Sommaire
Une vague de contestation déferle sur le littoral morbihannais. Samedi dernier, une foule estimée entre 1 500 et 2 000 personnes s’est rassemblée sur la grande plage de Quiberon pour exprimer sa ferme opposition au futur parc éolien en mer, baptisé « Bretagne Sud ». Ce projet, bien qu’encore au stade de planification, cristallise déjà les tensions locales.
Un projet titanesque au cœur de la tempête
Le dossier prévoit l’installation d’une douzaine d’éoliennes flottantes au large de Belle-Ile-en-Mer. Les dimensions annoncées sont colossales : la hauteur des structures, en bout de pale, devrait osciller entre 270 et 340 mètres, dépassant ainsi la taille de la tour Eiffel. C’est ce gigantisme, couplé à l’emplacement choisi, qui mobilise les opposants depuis plusieurs années.
La colère des manifestants se focalise sur la méthode de l’État. Ils dénoncent un choix de localisation jugé arbitraire, arrêté sans prise en compte suffisante de l’avis des élus locaux. Selon les plans actuels, ces géants des mers seraient ancrés à seulement 19 km des côtes de Belle-Ile-en-Mer et à 33 km de Quiberon.

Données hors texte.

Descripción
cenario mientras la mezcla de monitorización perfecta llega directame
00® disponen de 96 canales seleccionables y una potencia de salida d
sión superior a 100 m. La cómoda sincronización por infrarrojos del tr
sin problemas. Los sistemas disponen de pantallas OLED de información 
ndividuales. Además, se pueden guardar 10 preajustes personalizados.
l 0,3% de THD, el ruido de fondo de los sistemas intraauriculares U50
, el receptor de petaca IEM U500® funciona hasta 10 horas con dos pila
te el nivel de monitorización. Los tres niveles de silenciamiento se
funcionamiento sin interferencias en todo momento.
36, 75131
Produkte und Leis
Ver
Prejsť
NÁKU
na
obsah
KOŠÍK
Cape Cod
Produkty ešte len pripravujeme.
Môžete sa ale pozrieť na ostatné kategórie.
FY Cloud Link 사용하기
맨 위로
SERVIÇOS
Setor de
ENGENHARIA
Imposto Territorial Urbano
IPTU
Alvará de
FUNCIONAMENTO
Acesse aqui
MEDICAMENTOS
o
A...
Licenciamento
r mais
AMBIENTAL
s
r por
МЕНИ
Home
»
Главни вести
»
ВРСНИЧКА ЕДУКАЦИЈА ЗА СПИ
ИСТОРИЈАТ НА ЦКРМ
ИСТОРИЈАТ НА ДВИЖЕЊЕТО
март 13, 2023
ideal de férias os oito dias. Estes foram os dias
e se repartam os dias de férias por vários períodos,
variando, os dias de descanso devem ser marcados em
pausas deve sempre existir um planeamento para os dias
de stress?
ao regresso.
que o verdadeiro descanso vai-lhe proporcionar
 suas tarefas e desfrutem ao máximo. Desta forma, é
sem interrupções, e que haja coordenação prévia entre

L’exigence d’un éloignement au large
Le contentieux remonte au débat public de 2020, qui n’avait pas permis de dégager un consensus sur la zone d’implantation. Faute d’accord, l’État avait tranché pour concilier les différents enjeux, une décision aujourd’hui contestée. La crainte majeure réside dans l’impact visuel de ces structures sur les paysages emblématiques du Morbihan. Les opposants exigent, a minima, un recul significatif des éoliennes vers le large, menaçant de réclamer l’abandon total du projet si cette demande n’est pas satisfaite.
Cette requête d’éloignement trouve un écho même parmi certains défenseurs de l’environnement. Le collectif Stop nucléaire 56 Trawalc’h, bien que favorable au principe du parc, plaide pour une installation au-delà de 30 km des côtes. Leur objectif est double : réduire la gêne paysagère et préserver les zones de pêche côtière.
Calendrier et enjeux énergétiques
L’appel d’offres pour le parc Bretagne Sud a été remporté en 2024 par le consortium Pennavel, associant les entreprises Elicio et Baywa.re. Le parc devrait offrir une capacité de production comprise entre 230 et 270 MW, de quoi couvrir les besoins en électricité d’environ 450 000 habitants, avec un facteur de charge estimé à 45 %. Si la mise en service est annoncée pour 2032, les choix techniques définitifs ne seront figés qu’en 2029.
Ce projet s’inscrit dans une stratégie nationale ambitieuse. Dans sa Programmation pluriannuelle de l’énergie (PPE), l’État vise 15 gigawatts de puissance éolienne en mer installée d’ici 2035. Actuellement, la France dispose de trois parcs opérationnels (Saint-Nazaire, Saint-Brieuc et Fécamp) totalisant 1,5 gigawatt. Le précédent de Saint-Nazaire, où les riverains avaient déploré une visibilité des éoliennes supérieure aux prévisions, alimente aujourd’hui la méfiance des habitants du Morbihan.